By: Jan Wassenberg (jan.wassenberg.delete@this.gmail.com), May 20, 2022 10:54 pm
Room: Moderated Discussions
Michael S (already5chosen.delete@this.yahoo.com) on May 20, 2022 5:51 am wrote:
> -.- (blarg.delete@this.mailinator.com) on May 20, 2022 3:55 am wrote:
> > Why not something like:
> >
> -.- (blarg.delete@this.mailinator.com) on May 20, 2022 3:55 am wrote:
> > Why not something like:
> >
#ifdef __AVX512F__
> > # define _mm(f) _mm512_##f
> > # define __mfloat __m512
> > # include "your-code-file.c"
Oh interesting, that would work in C as well. We do something similar (re-including the user code) but rely on C++ function overloading. More information in case you're interested: https://github.com/google/highway/blob/master/g3doc/impl_details.md
> Retains 100% ISA functionality unlike other SIMD abstraction layers.
This is a bit optimistic :) For example, anything involving masks on AVX-512 is different.
> Now, after reading the rest of Jan's posts, I am starting to believe that in his case it is indeed that simple,
> but only because he and his co-workers turned potentially compute-bounded problem into LS bounded, losing in
> the process factor of 2 of potential performance (2 at best, if inner-loop's data set still fits in L1D, otherwise
> the factor is bigger than 2) for sake of portability and of simplification their own work.
Yes, it's only that simple because we have invested in the infrastructure to make it so :)

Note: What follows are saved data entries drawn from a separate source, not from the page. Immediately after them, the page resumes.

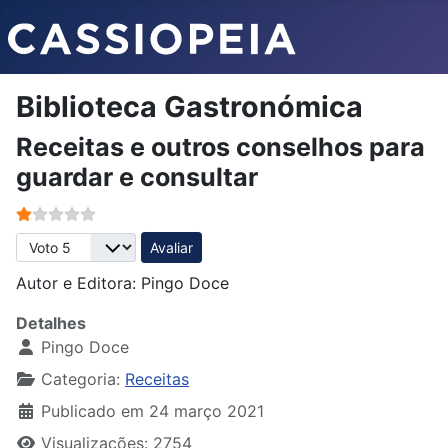
Biblioteca Gastronómica
Receitas e outros conselhos para
guardar e consultar
Votos do utilizador:
1
/
5
Avalie, por favor
Autor e Editora: Pingo Doce
Detalhes
Pingo Doce
Categoria:
Receitas
Publicado em 24 março 2021
Visualizações: 2754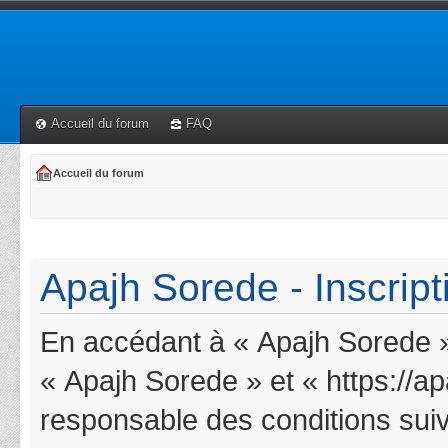
Accueil du forum
FAQ
Accueil du forum
Apajh Sorede - Inscript
En accédant à « Apajh Sorede » 
« Apajh Sorede » et « https://a
responsable des conditions suiv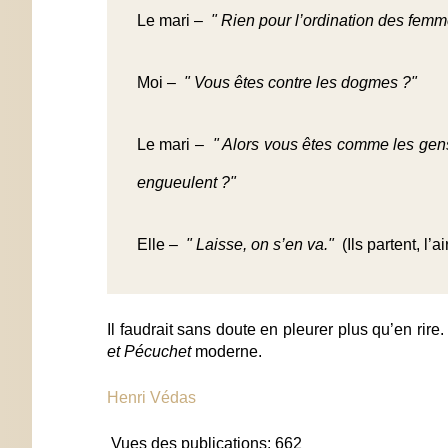
Le mari –
" Rien pour l’ordination des femm
Moi –
" Vous êtes contre les dogmes ?"
Le mari –
" Alors vous êtes comme les gens 
engueulent ?"
Elle –
" Laisse, on s’en va."
(Ils partent, l’a
Il faudrait sans doute en pleurer plus qu’en ri
et Pécuchet
moderne.
Henri Védas
Vues des publications:
662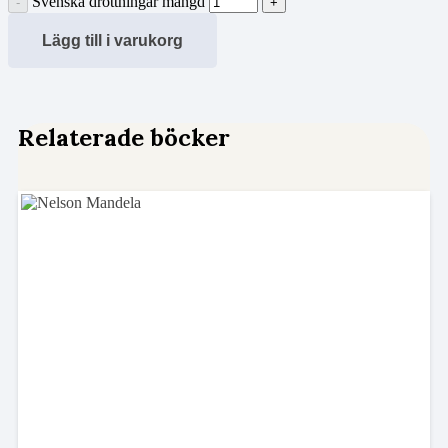
Svenska drottningar mängd
Lägg till i varukorg
Relaterade böcker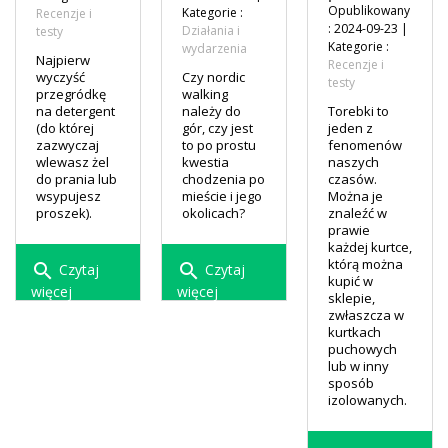
Opublikowany
Kategorie :
Recenzje i
: 2024-09-23 |
Działania i
testy
Kategorie :
wydarzenia
Najpierw
Recenzje i
wyczyść
Czy nordic
testy
przegródkę
walking
na detergent
należy do
Torebki to
(do której
gór, czy jest
jeden z
zazwyczaj
to po prostu
fenomenów
wlewasz żel
kwestia
naszych
do prania lub
chodzenia po
czasów.
wsypujesz
mieście i jego
Można je
proszek).
okolicach?
znaleźć w
prawie
każdej kurtce,
którą można
search
search
Czytaj
Czytaj
kupić w
więcej
więcej
sklepie,
zwłaszcza w
remove_red_eye
remove_red_eye
32
2657
kurtkach
puchowych
lub w inny
comment
comment
0
0
sposób
izolowanych.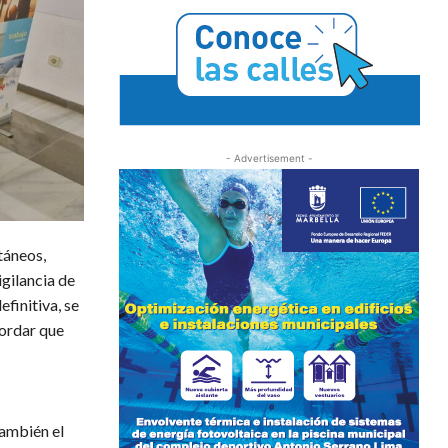
- Advertisement -
táneos,
gilancia de
efinitiva, se
cordar que
también el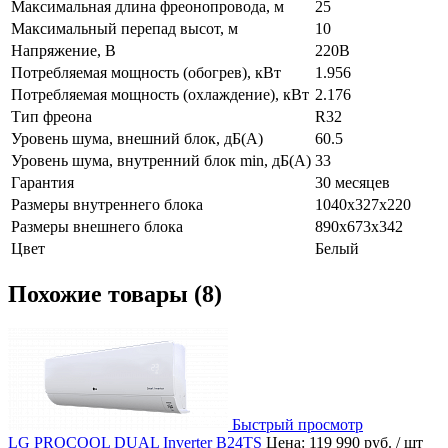
Максимальная длина фреонопровода, м
25
Максимальный перепад высот, м
10
Напряжение, В
220В
Потребляемая мощность (обогрев), кВт
1.956
Потребляемая мощность (охлаждение), кВт
2.176
Тип фреона
R32
Уровень шума, внешний блок, дБ(А)
60.5
Уровень шума, внутренний блок min, дБ(А)
33
Гарантия
30 месяцев
Размеры внутреннего блока
1040x327x220
Размеры внешнего блока
890x673x342
Цвет
Белый
Похожие товары (8)
Быстрый просмотр
LG PROCOOL DUAL Inverter B24TS
Цена: 119 990 руб.
/ шт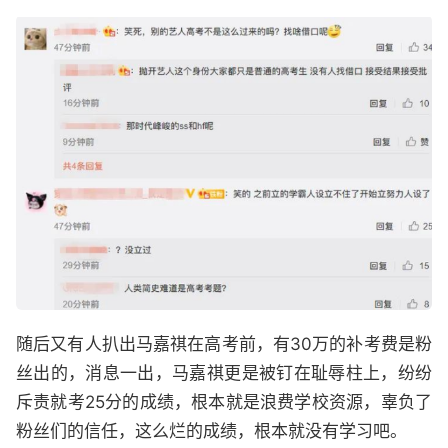
随后又有人扒出马嘉祺在高考前，有30万的补考费是粉
丝出的，消息一出，马嘉祺更是被钉在耻辱柱上，纷纷
斥责就考25分的成绩，根本就是浪费学校资源，辜负了
粉丝们的信任，这么烂的成绩，根本就没有学习吧。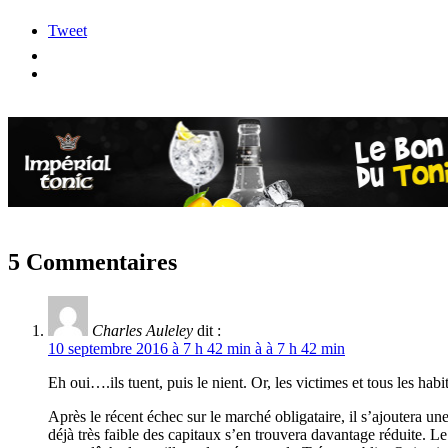
Tweet
5 Commentaires
Charles Auleley
dit :
10 septembre 2016 à 7 h 42 min à à 7 h 42 min
Eh oui….ils tuent, puis le nient. Or, les victimes et tous les hab
Après le récent échec sur le marché obligataire, il s’ajoutera un
déjà très faible des capitaux s’en trouvera davantage réduite. L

Agreed, engineering time is usually a major constraint, and portability is a requirement. I'm not sure why you see a >= 2x slowdown, though:
1) compared with not having SIMD (on platforms where we couldn't justify hand-written arch-specific code), any kind of SIMD is a big win.
2) Porting existing x86 intrinsics to Highway has been at worst perf-neutral, and often better (when we can transparently use wider vectors, such as in the equivalent of strchr).